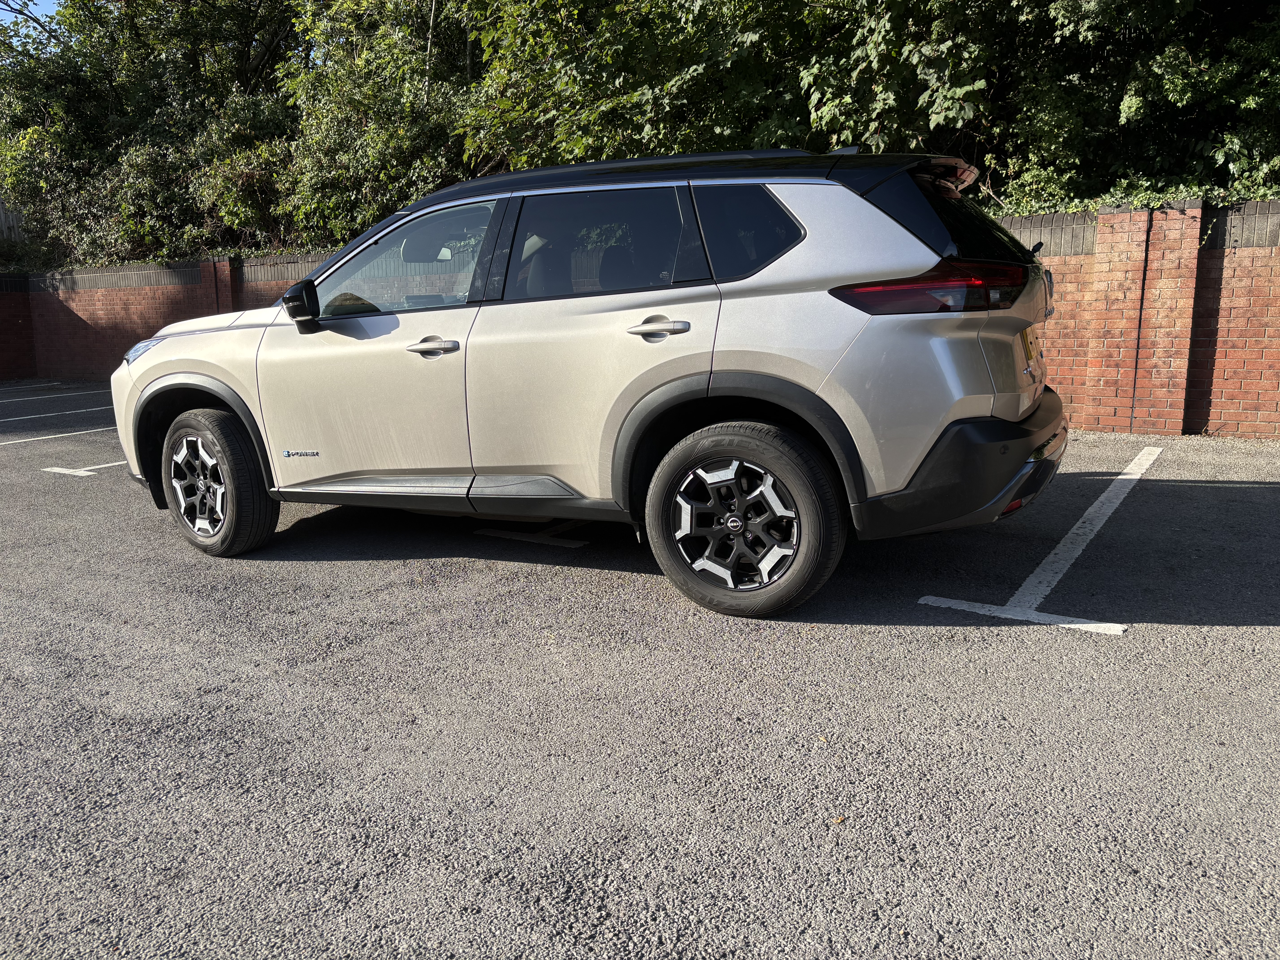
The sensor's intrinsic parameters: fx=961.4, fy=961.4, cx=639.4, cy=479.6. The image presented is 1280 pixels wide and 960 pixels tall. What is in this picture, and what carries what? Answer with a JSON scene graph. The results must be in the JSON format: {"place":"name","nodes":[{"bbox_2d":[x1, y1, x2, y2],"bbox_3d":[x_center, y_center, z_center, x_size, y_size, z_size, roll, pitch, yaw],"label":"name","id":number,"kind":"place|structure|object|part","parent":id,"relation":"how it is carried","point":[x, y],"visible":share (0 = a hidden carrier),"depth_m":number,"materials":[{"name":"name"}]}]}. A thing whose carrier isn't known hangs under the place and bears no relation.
{"place":"outdoors","nodes":[
{"label":"outdoors","id":0,"kind":"place"},
{"bbox_2d":[0,0,62,24],"label":"sky","id":1,"kind":"structure","parent":0,"point":[1,6],"materials":[{"name":"blue"}]},
{"bbox_2d":[0,389,1279,959],"label":"parking lot","id":2,"kind":"structure","parent":0,"point":[1249,638],"materials":[{"name":"grey asphalt"}]},
{"bbox_2d":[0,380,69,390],"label":"parking line","id":3,"kind":"object","parent":2,"relation":"on","point":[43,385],"visible":0.98,"depth_m":14.76,"materials":[{"name":"white paint"}]},
{"bbox_2d":[0,387,107,403],"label":"parking line","id":4,"kind":"object","parent":2,"relation":"on","point":[41,396],"visible":0.96,"depth_m":12.57,"materials":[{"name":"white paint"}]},
{"bbox_2d":[0,404,111,422],"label":"parking line","id":5,"kind":"object","parent":2,"relation":"on","point":[70,412],"visible":0.89,"depth_m":10.63,"materials":[{"name":"white paint"}]},
{"bbox_2d":[0,425,116,445],"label":"parking line","id":6,"kind":"object","parent":2,"relation":"on","point":[51,437],"visible":0.76,"depth_m":9.02,"materials":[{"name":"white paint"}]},
{"bbox_2d":[36,459,127,475],"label":"parking line","id":7,"kind":"object","parent":2,"relation":"on","point":[64,472],"visible":0.43,"depth_m":7.15,"materials":[{"name":"white paint"}]},
{"bbox_2d":[474,520,589,548],"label":"parking line","id":8,"kind":"object","parent":2,"relation":"on","point":[515,536],"visible":0.72,"depth_m":4.75,"materials":[{"name":"white paint"}]},
{"bbox_2d":[112,142,1071,619],"bbox_3d":[-0.331,-0.604,4.632,4.398,1.609,1.924,6,13,32],"label":"car","id":9,"kind":"object","parent":2,"relation":"on","point":[950,418],"visible":0.98,"depth_m":3.52,"materials":[{"name":"metal"}]},
{"label":"alloy rim","id":10,"kind":"part","parent":9,"relation":"part of","materials":[{"name":"silver metal"}]},
{"label":"wheel","id":11,"kind":"part","parent":9,"relation":"part of","materials":[{"name":"black rubber"}]},
{"label":"mirror","id":12,"kind":"part","parent":9,"relation":"part of","materials":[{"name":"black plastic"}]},
{"label":"front door window","id":13,"kind":"part","parent":9,"relation":"part of","materials":[{"name":"clear glass"}]},
{"label":"front door handle","id":14,"kind":"part","parent":9,"relation":"part of","materials":[{"name":"silver metal"}]},
{"label":"door window","id":15,"kind":"part","parent":9,"relation":"part of","materials":[{"name":"glass"}]},
{"label":"door handle","id":16,"kind":"part","parent":9,"relation":"part of","materials":[{"name":"silver metal"}]},
{"label":"wheel","id":17,"kind":"part","parent":9,"relation":"part of","materials":[{"name":"black rubber"}]},
{"label":"quarter window","id":18,"kind":"part","parent":9,"relation":"part of","materials":[{"name":"black glass"}]},
{"label":"taillight","id":19,"kind":"part","parent":9,"relation":"part of","materials":[{"name":"red plastic"}]},
{"label":"window","id":20,"kind":"part","parent":9,"relation":"part of","materials":[{"name":"black glass"}]},
{"label":"bumper","id":21,"kind":"part","parent":9,"relation":"part of","materials":[{"name":"black plastic"}]},
{"bbox_2d":[1020,327,1041,361],"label":"license plate","id":22,"kind":"object","parent":9,"relation":"attached to","point":[1026,334],"visible":0.84,"depth_m":3.86,"materials":[{"name":"yellow plastic"}]},
{"bbox_2d":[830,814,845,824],"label":"leaf","id":23,"kind":"object","parent":2,"relation":"on","point":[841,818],"visible":0.76,"depth_m":2.14,"materials":[{"name":"orange plant"}]},
{"bbox_2d":[916,444,1157,636],"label":"parking line","id":24,"kind":"object","parent":2,"relation":"on","point":[1074,530],"visible":0.95,"depth_m":3.81,"materials":[{"name":"white paint"}]},
{"bbox_2d":[0,194,1279,440],"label":"brick wall","id":25,"kind":"structure","parent":0,"point":[1212,410],"depth_m":7.87,"materials":[{"name":"red brick"}]},
{"bbox_2d":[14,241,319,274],"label":"ivy","id":26,"kind":"object","parent":25,"relation":"attached to","point":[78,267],"visible":0.2,"depth_m":13.72,"materials":[{"name":"green plant"}]},
{"bbox_2d":[988,175,1279,220],"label":"ivy","id":27,"kind":"object","parent":25,"relation":"attached to","point":[1064,208],"visible":0.18,"depth_m":7.25,"materials":[{"name":"green plant"}]},
{"label":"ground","id":28,"kind":"structure","parent":0},
{"bbox_2d":[0,199,26,241],"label":"wooden fence","id":29,"kind":"object","parent":28,"relation":"on","point":[3,227],"visible":0.32,"depth_m":19.51,"materials":[{"name":"wood"}]},
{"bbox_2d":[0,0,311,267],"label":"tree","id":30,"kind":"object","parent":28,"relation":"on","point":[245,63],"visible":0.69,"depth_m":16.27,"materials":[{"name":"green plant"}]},
{"bbox_2d":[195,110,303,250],"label":"shrub","id":31,"kind":"object","parent":28,"relation":"on","point":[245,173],"visible":0.52,"depth_m":13.56,"materials":[{"name":"green plant"}]},
{"bbox_2d":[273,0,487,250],"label":"tree","id":32,"kind":"object","parent":28,"relation":"on","point":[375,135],"visible":0.6,"depth_m":12.48,"materials":[{"name":"green plant"}]},
{"bbox_2d":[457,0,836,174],"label":"tree","id":33,"kind":"object","parent":28,"relation":"on","point":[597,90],"visible":0.51,"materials":[{"name":"green plant"}]},
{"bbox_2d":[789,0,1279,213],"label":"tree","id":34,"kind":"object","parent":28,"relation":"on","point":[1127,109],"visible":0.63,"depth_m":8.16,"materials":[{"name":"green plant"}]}
]}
____________________
THE PROBLEM: Give back every entry in its exact wording, leaving the pictures out.

ANSWER AREA:
The sensor's intrinsic parameters: fx=961.4, fy=961.4, cx=639.4, cy=479.6. The image presented is 1280 pixels wide and 960 pixels tall. What is in this picture, and what carries what? Answer with a JSON scene graph. The results must be in the JSON format: {"place":"name","nodes":[{"bbox_2d":[x1, y1, x2, y2],"bbox_3d":[x_center, y_center, z_center, x_size, y_size, z_size, roll, pitch, yaw],"label":"name","id":number,"kind":"place|structure|object|part","parent":id,"relation":"how it is carried","point":[x, y],"visible":share (0 = a hidden carrier),"depth_m":number,"materials":[{"name":"name"}]}]}. A thing whose carrier isn't known hangs under the place and bears no relation.
{"place":"outdoors","nodes":[
{"label":"outdoors","id":0,"kind":"place"},
{"bbox_2d":[0,0,62,24],"label":"sky","id":1,"kind":"structure","parent":0,"point":[1,6],"materials":[{"name":"blue"}]},
{"bbox_2d":[0,389,1279,959],"label":"parking lot","id":2,"kind":"structure","parent":0,"point":[1249,638],"materials":[{"name":"grey asphalt"}]},
{"bbox_2d":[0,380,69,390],"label":"parking line","id":3,"kind":"object","parent":2,"relation":"on","point":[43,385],"visible":0.98,"depth_m":14.76,"materials":[{"name":"white paint"}]},
{"bbox_2d":[0,387,107,403],"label":"parking line","id":4,"kind":"object","parent":2,"relation":"on","point":[41,396],"visible":0.96,"depth_m":12.57,"materials":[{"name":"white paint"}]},
{"bbox_2d":[0,404,111,422],"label":"parking line","id":5,"kind":"object","parent":2,"relation":"on","point":[70,412],"visible":0.89,"depth_m":10.63,"materials":[{"name":"white paint"}]},
{"bbox_2d":[0,425,116,445],"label":"parking line","id":6,"kind":"object","parent":2,"relation":"on","point":[51,437],"visible":0.76,"depth_m":9.02,"materials":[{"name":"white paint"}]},
{"bbox_2d":[36,459,127,475],"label":"parking line","id":7,"kind":"object","parent":2,"relation":"on","point":[64,472],"visible":0.43,"depth_m":7.15,"materials":[{"name":"white paint"}]},
{"bbox_2d":[474,520,589,548],"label":"parking line","id":8,"kind":"object","parent":2,"relation":"on","point":[515,536],"visible":0.72,"depth_m":4.75,"materials":[{"name":"white paint"}]},
{"bbox_2d":[112,142,1071,619],"bbox_3d":[-0.331,-0.604,4.632,4.398,1.609,1.924,6,13,32],"label":"car","id":9,"kind":"object","parent":2,"relation":"on","point":[950,418],"visible":0.98,"depth_m":3.52,"materials":[{"name":"metal"}]},
{"label":"alloy rim","id":10,"kind":"part","parent":9,"relation":"part of","materials":[{"name":"silver metal"}]},
{"label":"wheel","id":11,"kind":"part","parent":9,"relation":"part of","materials":[{"name":"black rubber"}]},
{"label":"mirror","id":12,"kind":"part","parent":9,"relation":"part of","materials":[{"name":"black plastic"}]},
{"label":"front door window","id":13,"kind":"part","parent":9,"relation":"part of","materials":[{"name":"clear glass"}]},
{"label":"front door handle","id":14,"kind":"part","parent":9,"relation":"part of","materials":[{"name":"silver metal"}]},
{"label":"door window","id":15,"kind":"part","parent":9,"relation":"part of","materials":[{"name":"glass"}]},
{"label":"door handle","id":16,"kind":"part","parent":9,"relation":"part of","materials":[{"name":"silver metal"}]},
{"label":"wheel","id":17,"kind":"part","parent":9,"relation":"part of","materials":[{"name":"black rubber"}]},
{"label":"quarter window","id":18,"kind":"part","parent":9,"relation":"part of","materials":[{"name":"black glass"}]},
{"label":"taillight","id":19,"kind":"part","parent":9,"relation":"part of","materials":[{"name":"red plastic"}]},
{"label":"window","id":20,"kind":"part","parent":9,"relation":"part of","materials":[{"name":"black glass"}]},
{"label":"bumper","id":21,"kind":"part","parent":9,"relation":"part of","materials":[{"name":"black plastic"}]},
{"bbox_2d":[1020,327,1041,361],"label":"license plate","id":22,"kind":"object","parent":9,"relation":"attached to","point":[1026,334],"visible":0.84,"depth_m":3.86,"materials":[{"name":"yellow plastic"}]},
{"bbox_2d":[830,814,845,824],"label":"leaf","id":23,"kind":"object","parent":2,"relation":"on","point":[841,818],"visible":0.76,"depth_m":2.14,"materials":[{"name":"orange plant"}]},
{"bbox_2d":[916,444,1157,636],"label":"parking line","id":24,"kind":"object","parent":2,"relation":"on","point":[1074,530],"visible":0.95,"depth_m":3.81,"materials":[{"name":"white paint"}]},
{"bbox_2d":[0,194,1279,440],"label":"brick wall","id":25,"kind":"structure","parent":0,"point":[1212,410],"depth_m":7.87,"materials":[{"name":"red brick"}]},
{"bbox_2d":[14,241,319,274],"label":"ivy","id":26,"kind":"object","parent":25,"relation":"attached to","point":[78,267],"visible":0.2,"depth_m":13.72,"materials":[{"name":"green plant"}]},
{"bbox_2d":[988,175,1279,220],"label":"ivy","id":27,"kind":"object","parent":25,"relation":"attached to","point":[1064,208],"visible":0.18,"depth_m":7.25,"materials":[{"name":"green plant"}]},
{"label":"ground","id":28,"kind":"structure","parent":0},
{"bbox_2d":[0,199,26,241],"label":"wooden fence","id":29,"kind":"object","parent":28,"relation":"on","point":[3,227],"visible":0.32,"depth_m":19.51,"materials":[{"name":"wood"}]},
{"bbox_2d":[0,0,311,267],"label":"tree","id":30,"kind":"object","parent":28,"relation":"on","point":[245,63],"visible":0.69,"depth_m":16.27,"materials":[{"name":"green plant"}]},
{"bbox_2d":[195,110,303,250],"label":"shrub","id":31,"kind":"object","parent":28,"relation":"on","point":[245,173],"visible":0.52,"depth_m":13.56,"materials":[{"name":"green plant"}]},
{"bbox_2d":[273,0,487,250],"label":"tree","id":32,"kind":"object","parent":28,"relation":"on","point":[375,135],"visible":0.6,"depth_m":12.48,"materials":[{"name":"green plant"}]},
{"bbox_2d":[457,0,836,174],"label":"tree","id":33,"kind":"object","parent":28,"relation":"on","point":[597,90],"visible":0.51,"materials":[{"name":"green plant"}]},
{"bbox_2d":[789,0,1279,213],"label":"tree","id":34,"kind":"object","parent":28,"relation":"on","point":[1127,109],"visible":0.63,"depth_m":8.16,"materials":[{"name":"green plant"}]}
]}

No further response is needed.